On the topic of economic activity, Gloria Cuevas, a retired teacher, said she moved to Rincón about five years ago escaping from what she called “destruction of Old San Juan” by the cruise ships, hotels, and Airbnb’s. “Rincón has been one of the few municipalities with a balanced budget thanks to a terrific tourism industry driven by people who are trying to get away from that, and you want to bring just that to Rincón?” she asked the spokesperson, rhetorically.
Others were not completely opposed to the idea of a new hotel in town, but were flat-out against the casino. Their fear is that criminal activity, gambling addiction (particularly among the elderly), and the cost of living in Rincón could potentially spike if the casino were to be built. Although they pleaded with RBW to bump the casino off their proposal, the spokeswoman reiterated that it was a non-negotiable part of the business plan.
After hearing this, Oceanographer Miguel Canals Silander, who is also part of the Salva Rincón effort, exclaimed that “if they are not willing to significantly change the project and eliminate the casino, this is going to be a war. This is not personal, but we want to make it clear: We will not back down!”
Before closing the event, Gregory Ruiz (shown in the cover photo) demanded to meet Fuller, arguing that if he really cared about the community’s concerns, he would come answer the questions that were left on the table during a face to face meeting with Rincoeños.

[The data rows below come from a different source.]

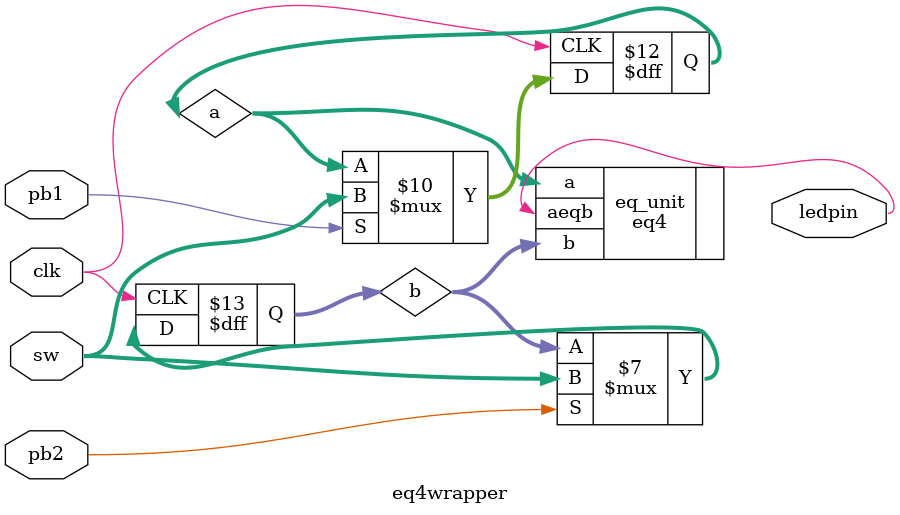
<source format=v>
module eq4wrapper
  (
   input wire clk,
   input wire [3:0] sw,
   input wire       pb1, pb2,
   output wire      ledpin
   );
	reg [3:0] a = 4'b0000;
	reg [3:0] b = 4'b0000;
	

	
	always @(posedge clk)
	begin
		if (pb1 == 1)
			a = sw;
		if (pb2 == 1)
			b = sw;
	end
	
	eq4 eq_unit (.a(a), .b(b), .aeqb(ledpin));

endmodule

</source>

Although Ramos Jiménez said she was willing to meet with the townspeople, she did not commit to bringing her employer along.
At the monthly session of the Municipal Assembly, legislator Wanda Colón Caro, from the New Progressive Party (PNP), brought up some of the concerns discussed the previous night at the community center, and asked Rincón’s Municipal Administrator Francisco Mercado specifically about the mayor’s endorsement of the hotel and casino.
Mercado, on behalf of Mayor Carlos López Bonilla, explained that his office has only received an official notice from Carla Campos, the executive director of the Puerto Rico Tourism Company, in which she generally describes the project, but has yet to endorse the project or even meet with Fuller and company.